A Viam vision service module powered by Meta's SAM2 (Segment Anything Model 2). Provides two models:
viam:sam2-detector:sam2— Single-object tracking across video frames using SAM2 VideoPredictorviam:sam2-detector:sam2-segments— 3D point cloud generation by combining upstream 2D detections with SAM2 segmentation masks and depth projection
Tracks a single object across video frames. You provide an initial point on the object, and SAM2's video predictor segments and tracks it, returning bounding box detections.
See sam2 model documentation for configuration details.
Combines an upstream object detector with SAM2's precise segmentation and depth-based 3D projection. Instead of projecting all pixels in a bounding box to 3D (which includes background), this model uses SAM2's mask to project only object pixels, producing much cleaner point clouds. Point clouds are automatically transformed to the world frame using the machine's frame system.
See sam2-segments model documentation for configuration details.

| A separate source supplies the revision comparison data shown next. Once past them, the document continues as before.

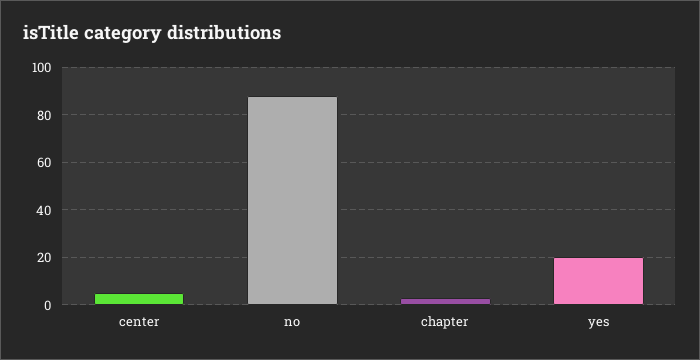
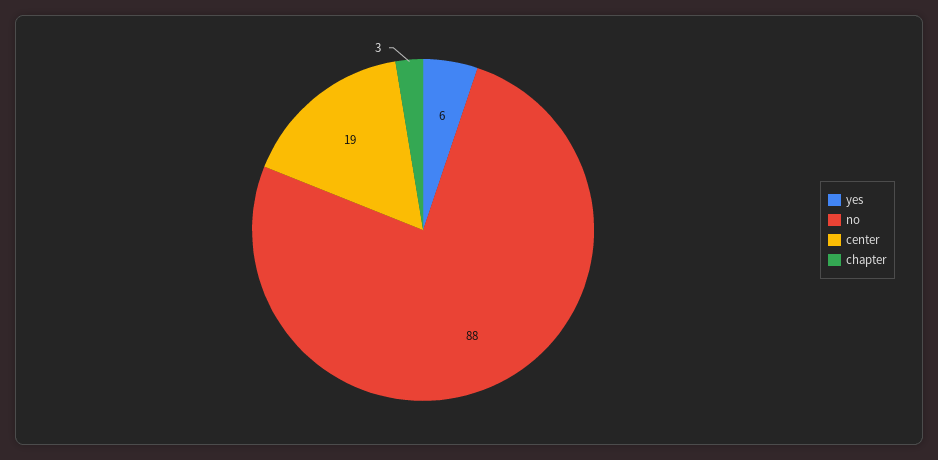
center: 5 -> 19
yes: 20 -> 6

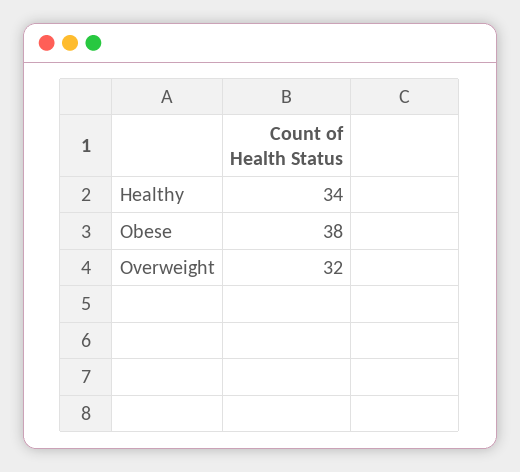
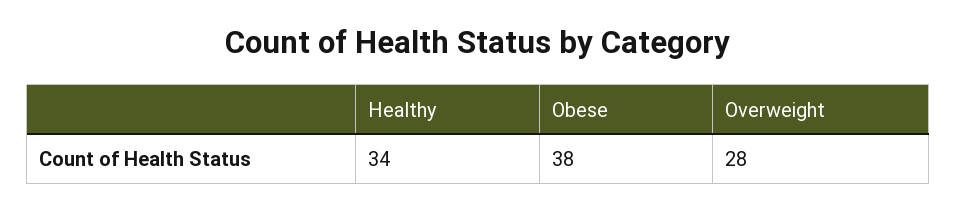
Overweight: 32 -> 28

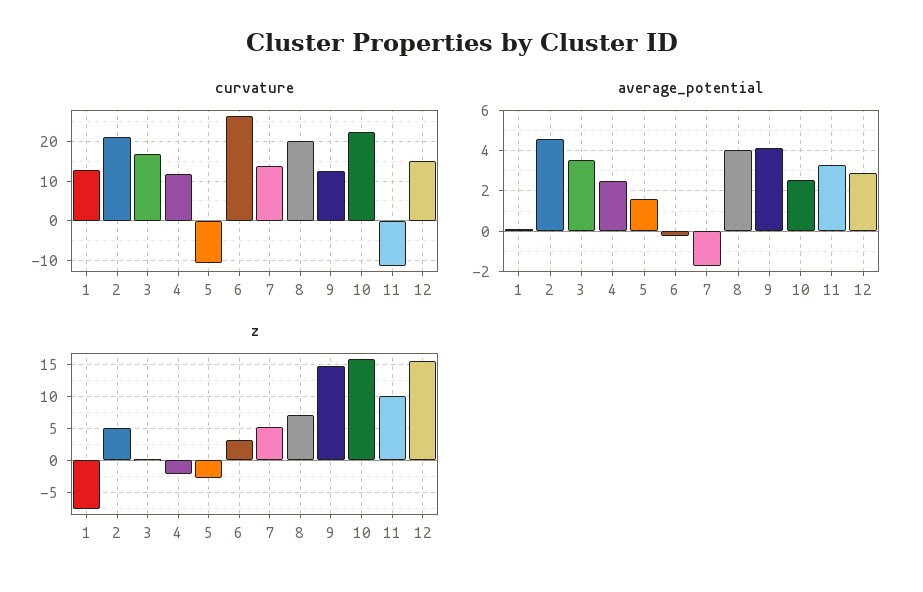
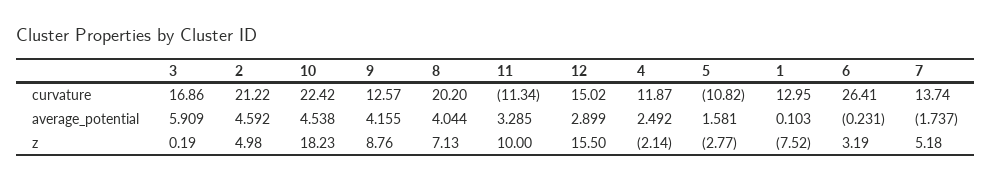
average_potential, 3: 3.5 -> 5.909
average_potential, 10: 2.5 -> 4.538
z, 9: 15 -> 8.76
z, 10: 16 -> 18.23

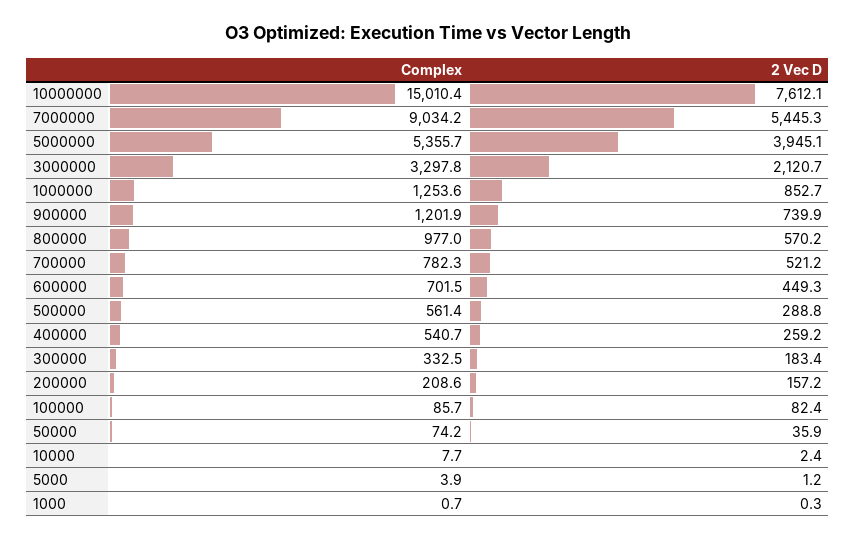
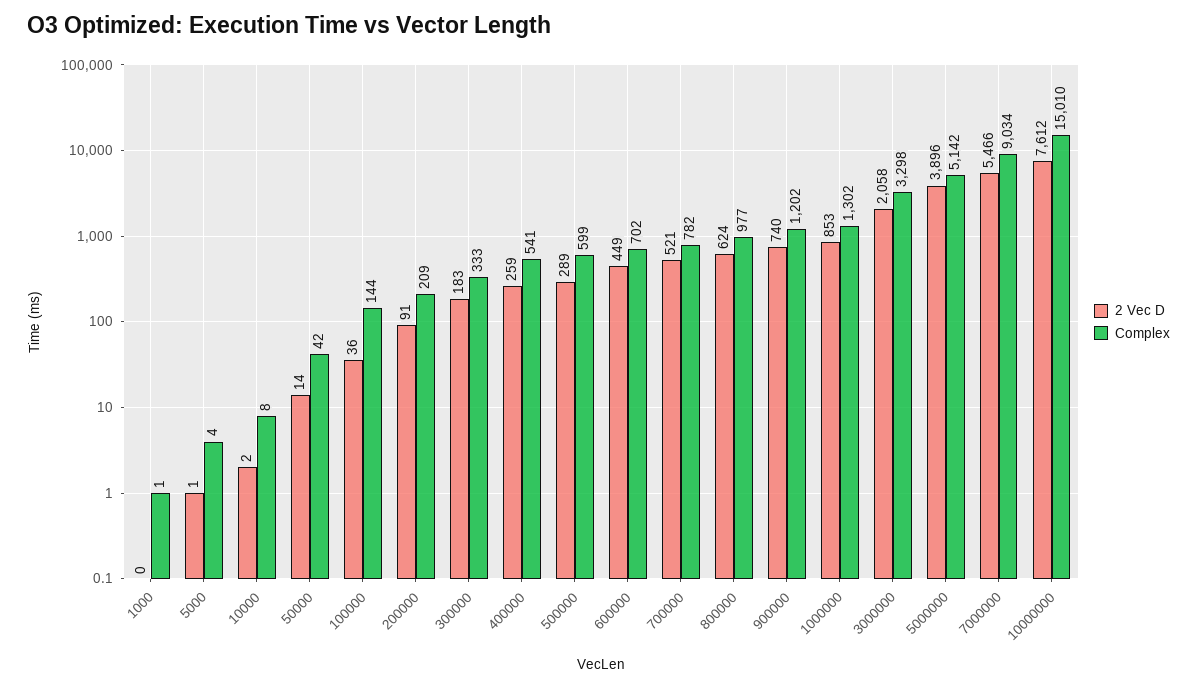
2 Vec D, 7000000: 5445.3 -> 5466
Complex, 5000000: 5355.7 -> 5142
2 Vec D, 5000000: 3945.1 -> 3896
2 Vec D, 3000000: 2120.7 -> 2058
Complex, 1000000: 1253.6 -> 1302
2 Vec D, 800000: 570.2 -> 624
Complex, 500000: 561.4 -> 599
2 Vec D, 200000: 157.2 -> 91
Complex, 100000: 85.7 -> 144
2 Vec D, 100000: 82.4 -> 36
Complex, 50000: 74.2 -> 42
2 Vec D, 50000: 35.9 -> 14

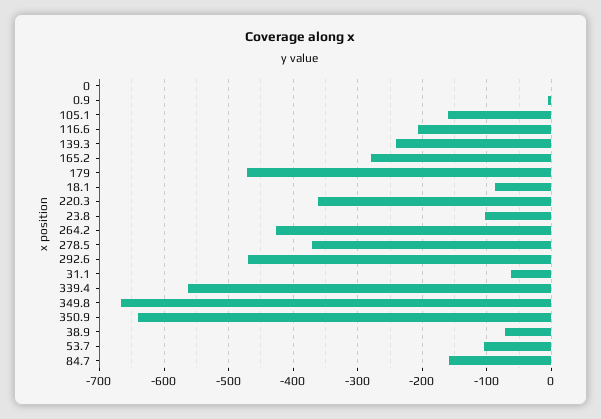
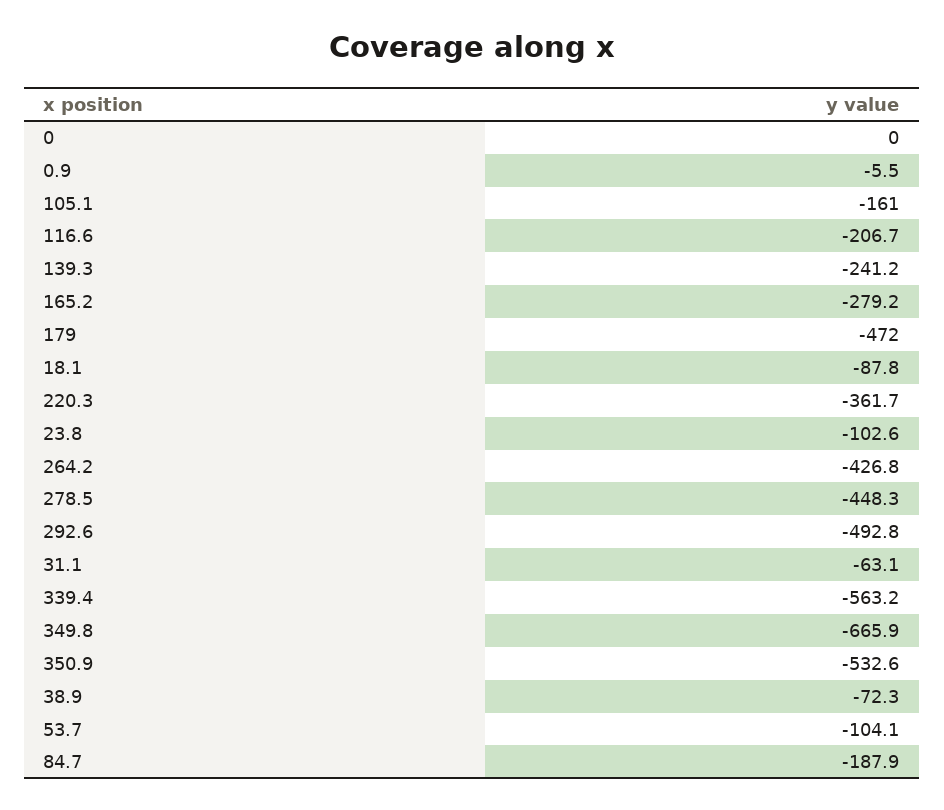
278.5: -370 -> -448.3
292.6: -470 -> -492.8
350.9: -640 -> -532.6
84.7: -160 -> -187.9

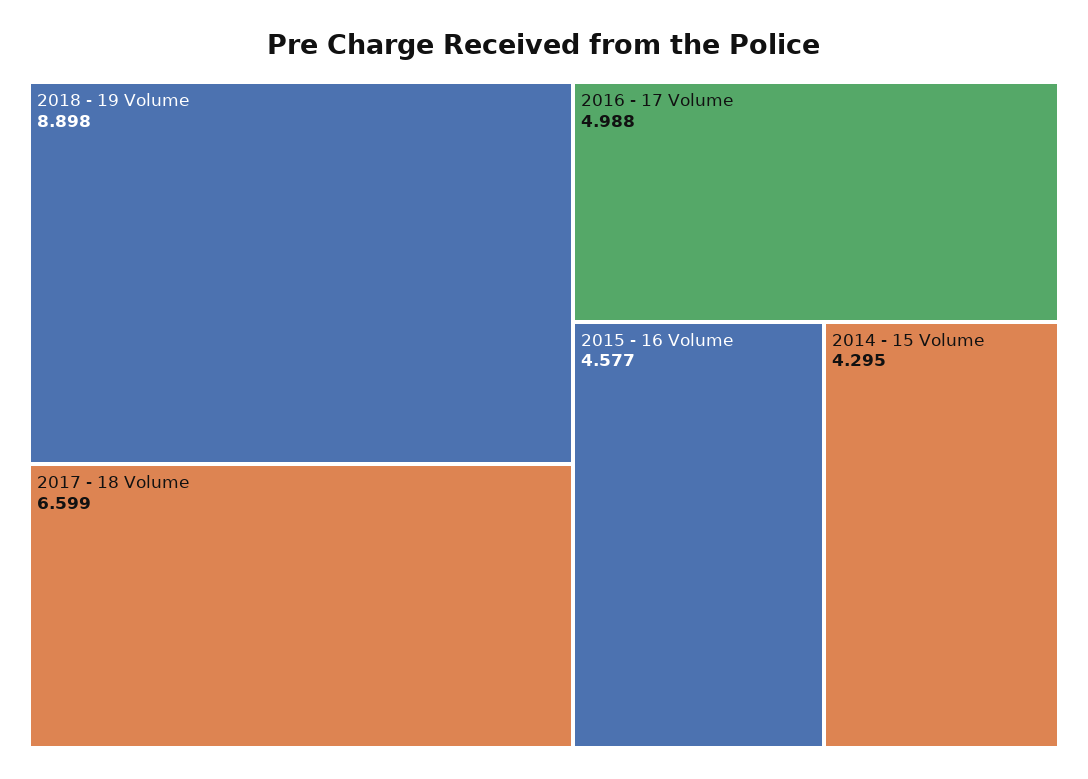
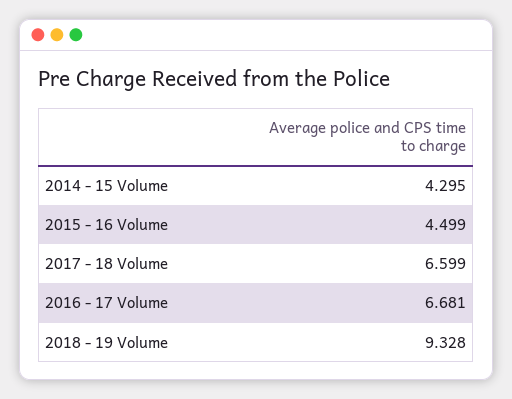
2018 - 19 Volume: 8.898 -> 9.328
2016 - 17 Volume: 4.988 -> 6.681
2015 - 16 Volume: 4.577 -> 4.499

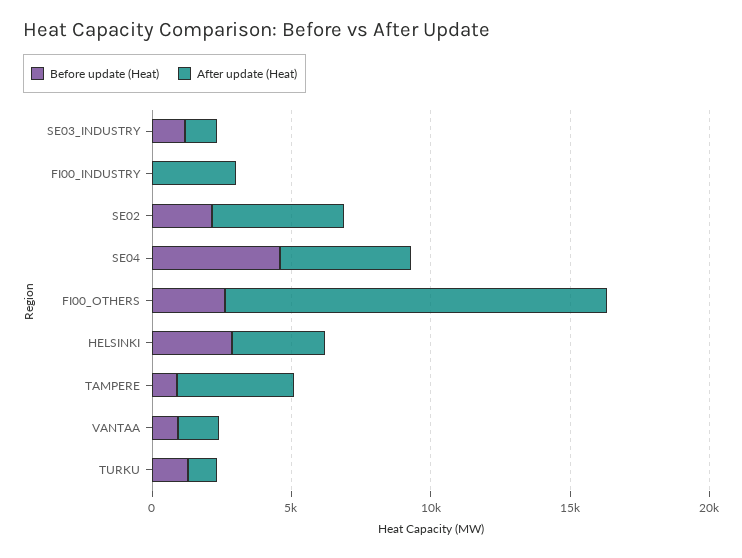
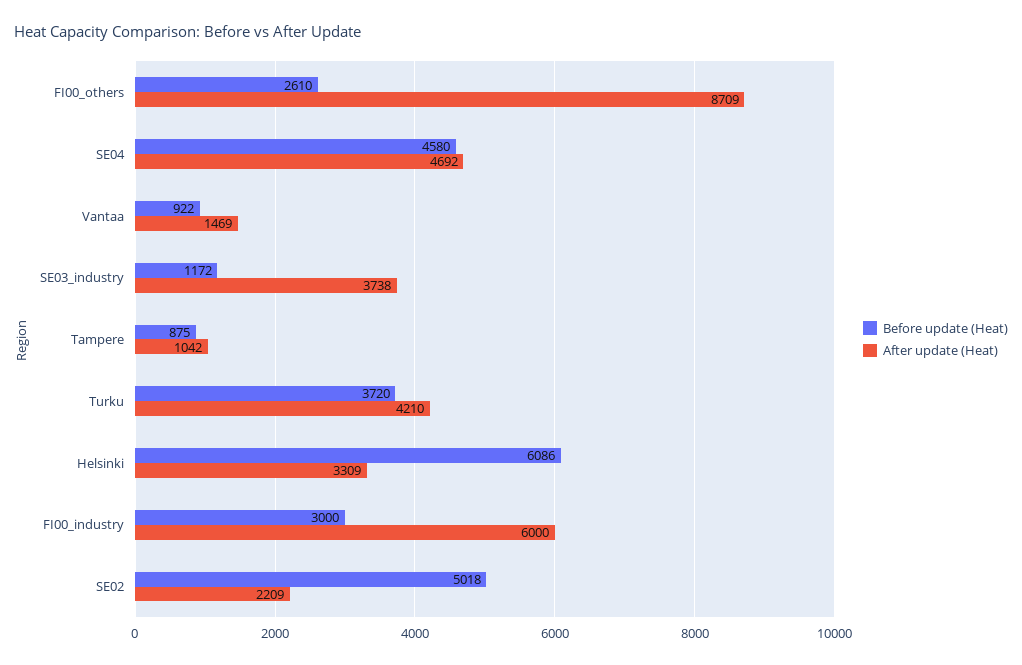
After update (Heat), SE03_INDUSTRY: 1000 -> 3738
Before update (Heat), FI00_INDUSTRY: 0 -> 3000
After update (Heat), FI00_INDUSTRY: 3000 -> 6000
Before update (Heat), SE02: 2000 -> 5018
After update (Heat), SE02: 5000 -> 2209
After update (Heat), FI00_OTHERS: 14000 -> 8709
Before update (Heat), HELSINKI: 3000 -> 6086
After update (Heat), TAMPERE: 4000 -> 1042
Before update (Heat), TURKU: 1000 -> 3720
After update (Heat), TURKU: 1000 -> 4210

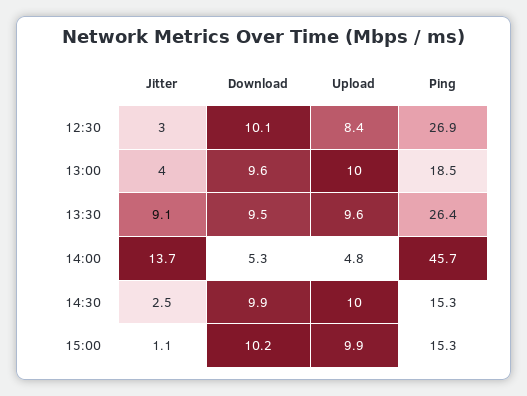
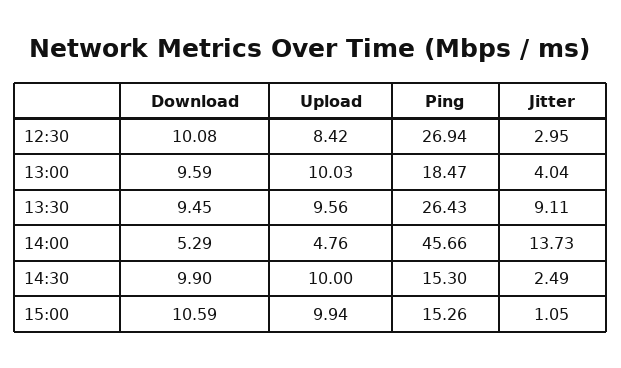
Download, 15:00: 10.2 -> 10.59

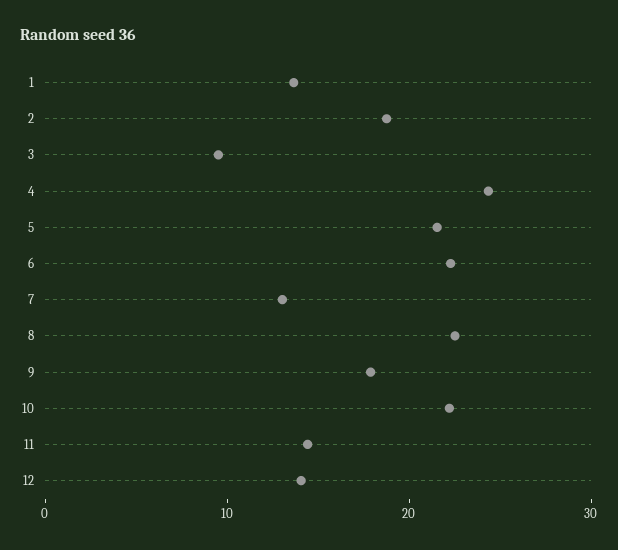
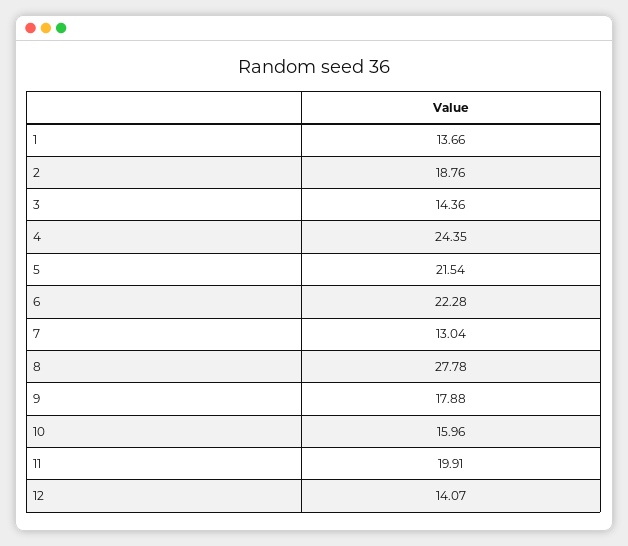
3: 10 -> 14.36
8: 22 -> 27.78
10: 22 -> 15.96
11: 14 -> 19.91

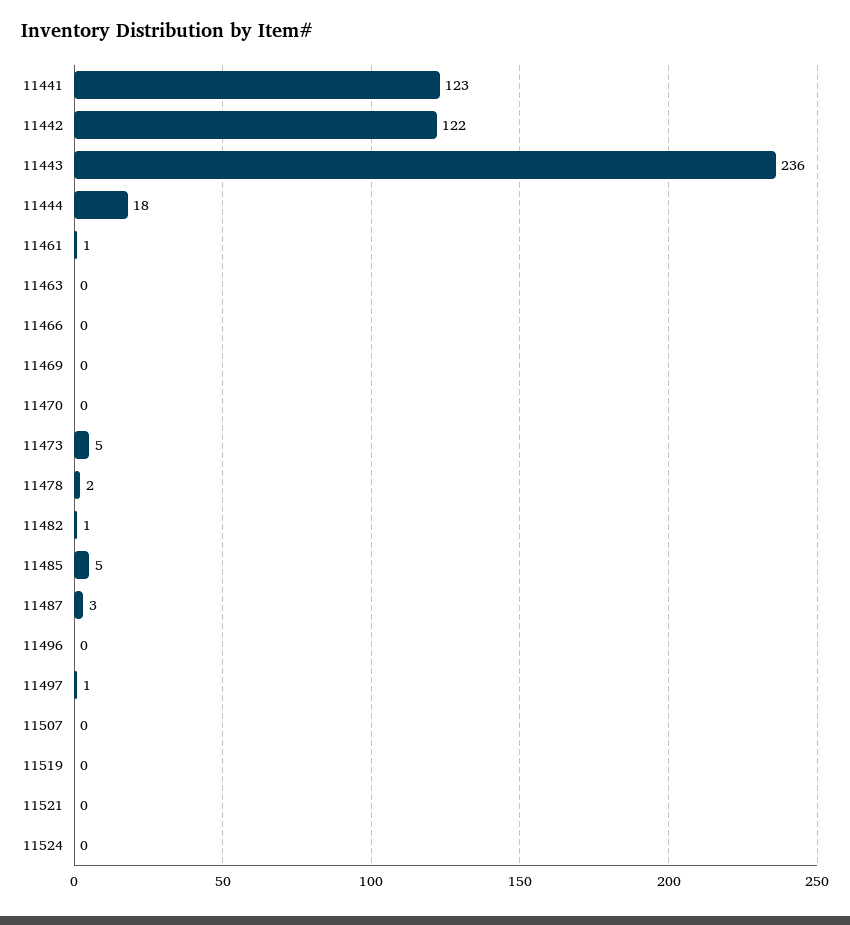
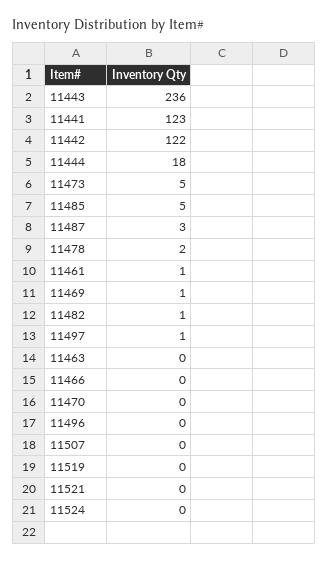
11469: 0 -> 1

Both models auto-detect the best available device at startup:
| Platform | Device | Notes |
|---|---|---|
| Linux + NVIDIA GPU | cuda |
Standard PyTorch CUDA |
| Linux + AMD GPU | cuda |
Via ROCm PyTorch (install torch from the ROCm index) |
| macOS Apple Silicon | mps |
Metal Performance Shaders |
| Other | cpu |
Fallback |
cd /path/to/vino/sam2
export VIAM_API_KEY="..."
export VIAM_API_KEY_ID="..."
uv run python test_camera.py --num-frames 50 --point 600,300